Goals: This study aims to a) illuminate the rationality of states' health policies towards documented and undocumented labor migrants, and b) to contribute to a better understanding of the meaning of citizenship in an age of globalization.
Methods: This study employs mixed-methods, including 1. qualitative analysis a) of relevant policy documents, and b) of 71 in-depth interviews with policy-makers and labor migrants in Germany and Israel; and 2. quantitative analysis of socio-demographic and healthcare-related data that were retrieved from walk-in clinics in Berlin and Tel Aviv-Yafo, as well as an economic assessment of Israel's current labor migrant healthcare scheme.
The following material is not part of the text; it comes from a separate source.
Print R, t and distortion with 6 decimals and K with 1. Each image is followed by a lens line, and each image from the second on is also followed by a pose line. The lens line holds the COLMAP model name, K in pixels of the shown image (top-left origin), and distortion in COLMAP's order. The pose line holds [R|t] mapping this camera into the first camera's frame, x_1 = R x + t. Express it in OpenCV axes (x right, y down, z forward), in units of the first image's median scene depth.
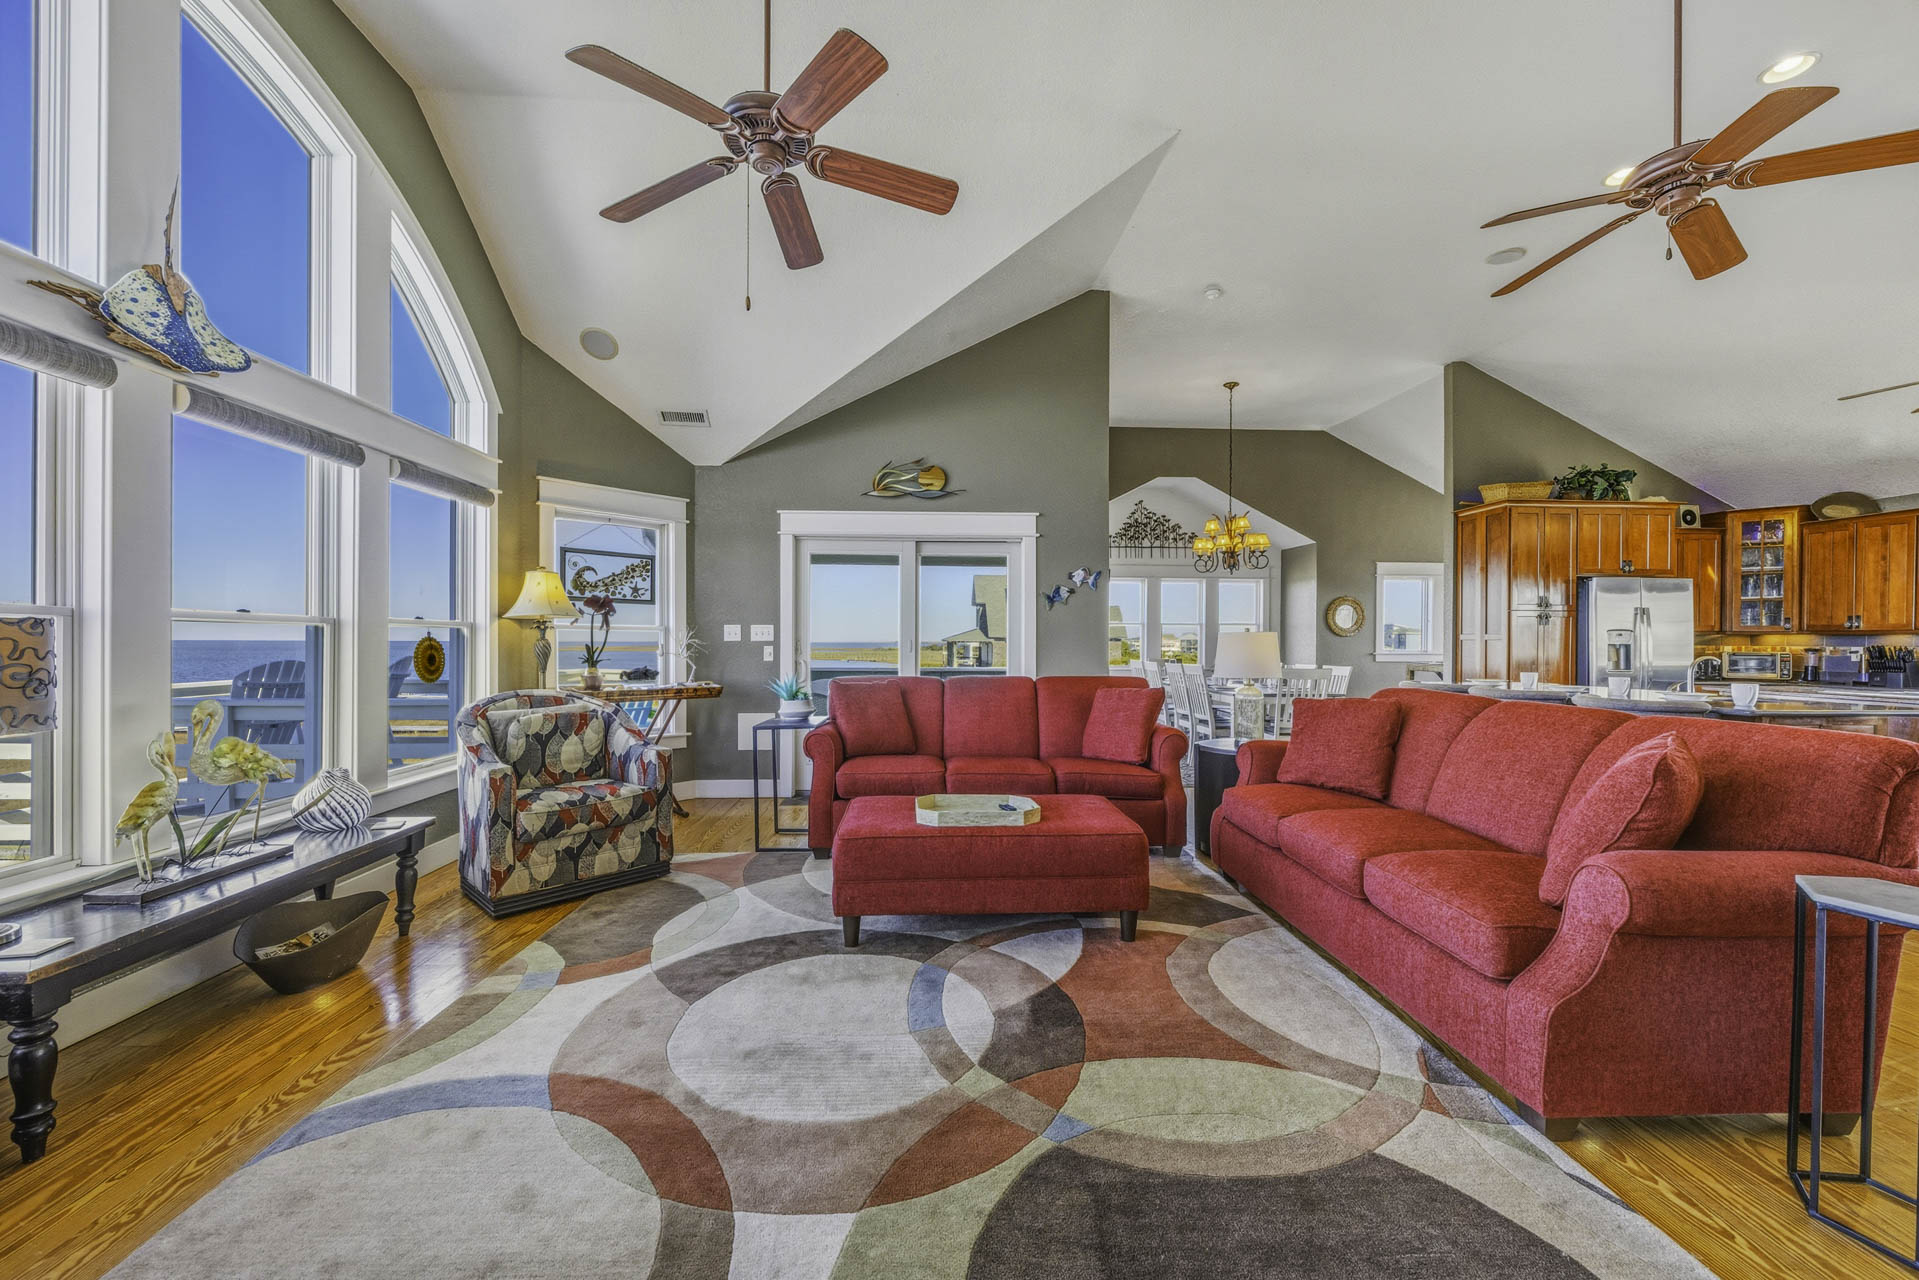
lens RADIAL K [[747.6, 0, 954.6], [0, 747.6, 645.3], [0, 0, 1]] dist [-0.003279, 0.000044]
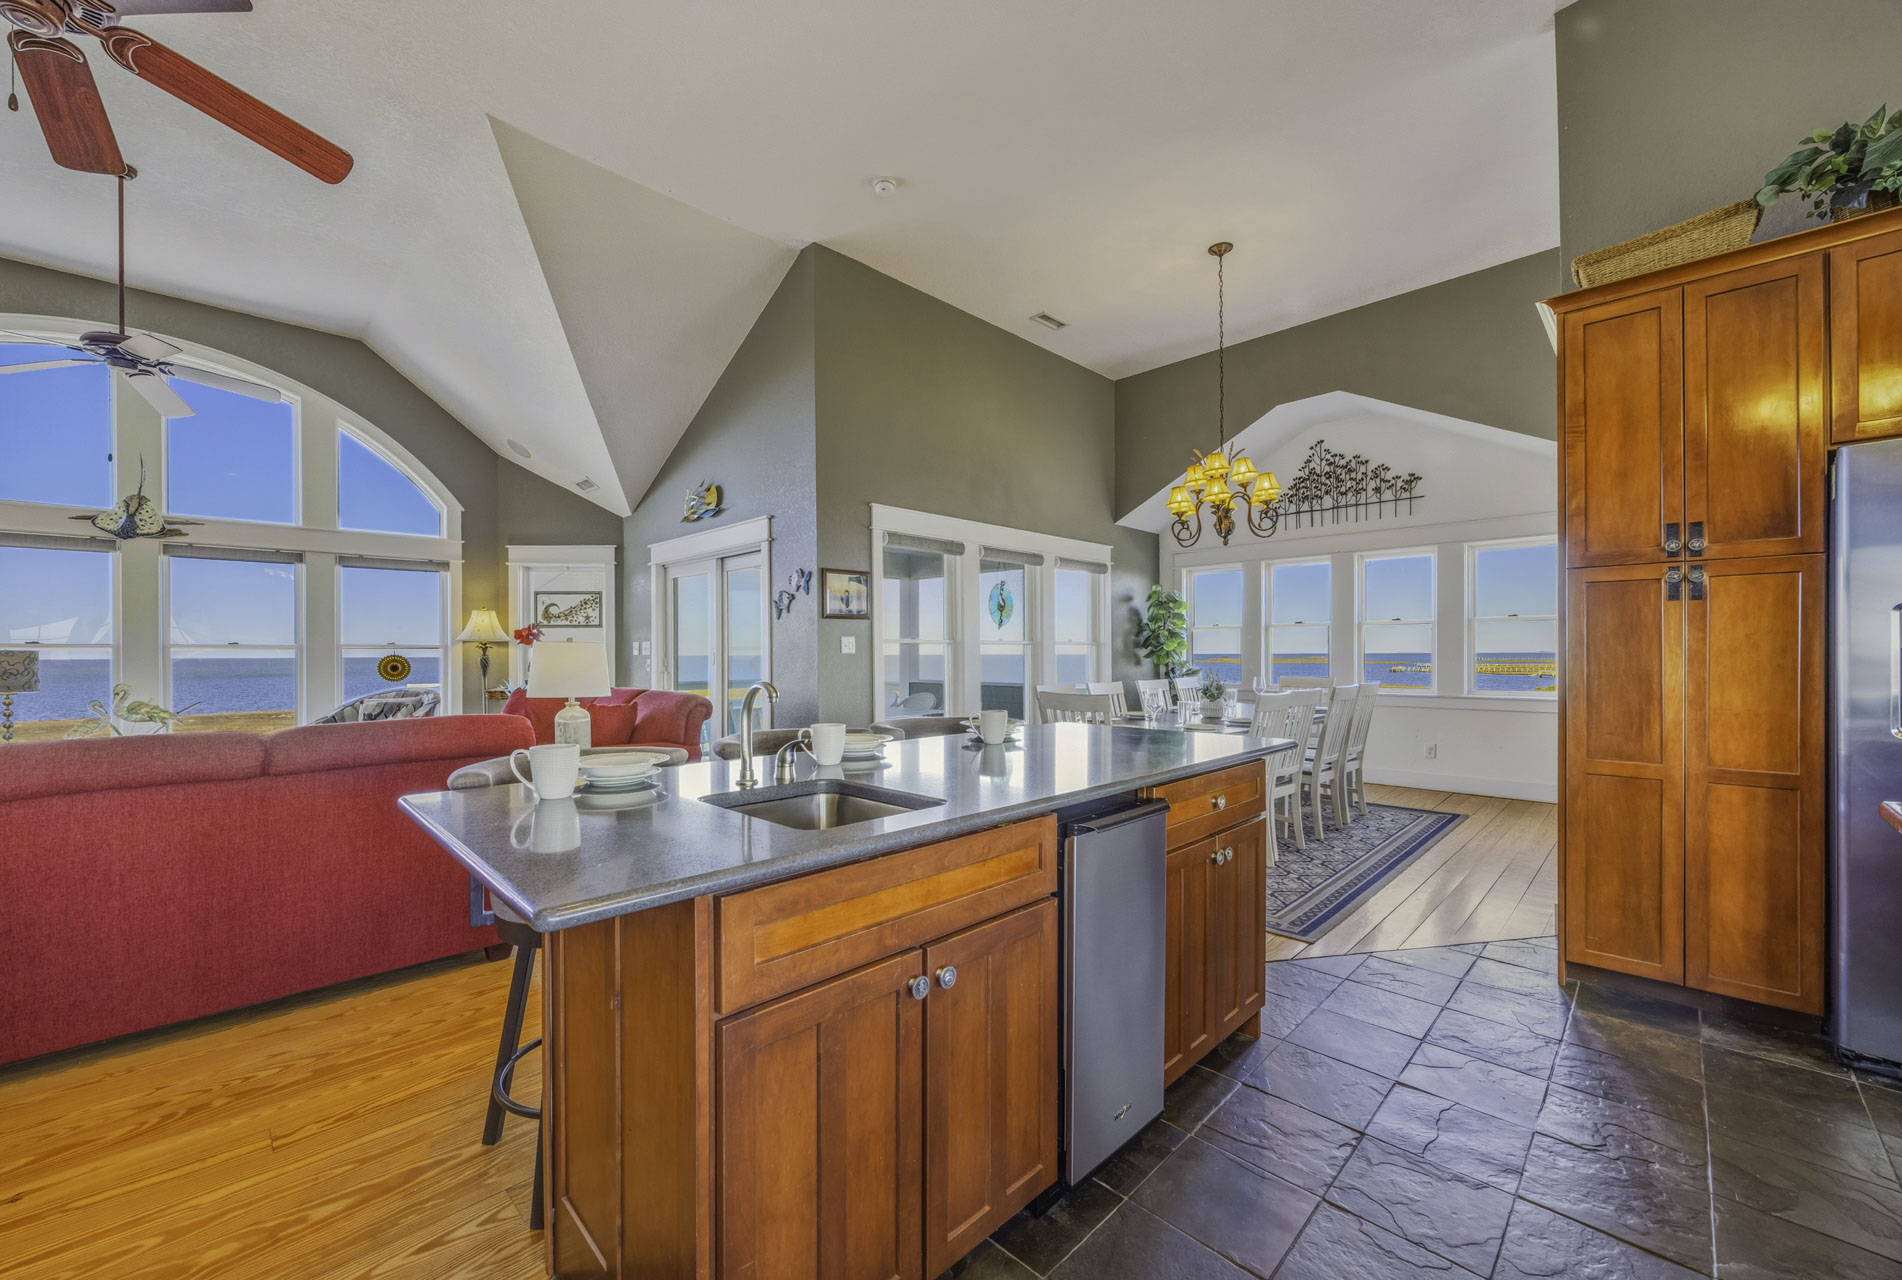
lens RADIAL K [[741.1, 0, 931.4], [0, 741.1, 657.8], [0, 0, 1]] dist [-0.002364, -0.000095]
pose [[0.665304, -0.002520, -0.746568, 0.943407], [0.003627, 0.999993, -0.000142, 0.000605], [0.746563, -0.002613, 0.665309, 0.546323]]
Results: In Germany, documented labor migrants enjoy formal health entitlements equal to citizens; by contrast, undocumented migrants' access to care is severely restricted. In Israel, all labor migrants remain excluded from the national healthcare scheme. The study shows that both states' health policies towards labor migrants are shaped by an interplay of divergent rationales such as the logic of the labor market, public health, health economy, immigration control, professional ethics, and human rights. Its findings indicate that granting universal access to basic primary healthcare offers a range of advantages. Nonetheless, both states maintain the exclusions described above. The respective policy decisions are rationalized by context-specific 'discourses of deservingness' which interweave evidence- and value-based arguments. German policy-makers justify restrictions on undocumented migrants' healthcare access with the social contract's tenets of solidarity, reciprocity and rule of law, and with undocumented migrants' violations thereof. By comparison, the Israeli narrative centers on ethno-cultural belonging as prerequisite for membership in the national healthcare scheme. Concerns over waning welfare resources shape policies towards labor migrants in both settings. Finally, the study illustrates that, rather than clear-cut in-/exclusion, policies in Germany and Israel produce various forms of partial membership and health rights, which affect migrant- and to an increasing extent also citizen-populations.
Conclusions: This study elucidates how differences between German and Israeli labor migrant health policies are related to contrasting conceptualizations of citizenship. The German emphasis on abidance by the rules of the social contract reflects a moral economy-framework of rights whereas an ethno-national citizenship-concept dominates Israeli policies. Furthermore, the study points to the pervasive effects of welfare states' neoliberal reconfiguration, which compromises migrants' and citizens' social rights and security alike. Taken together, these insights suggest that the restricted health rights of certain labor migrant populations in both countries may herald the erosion of social citizenship from the margins rather than its incremental post-national expansion.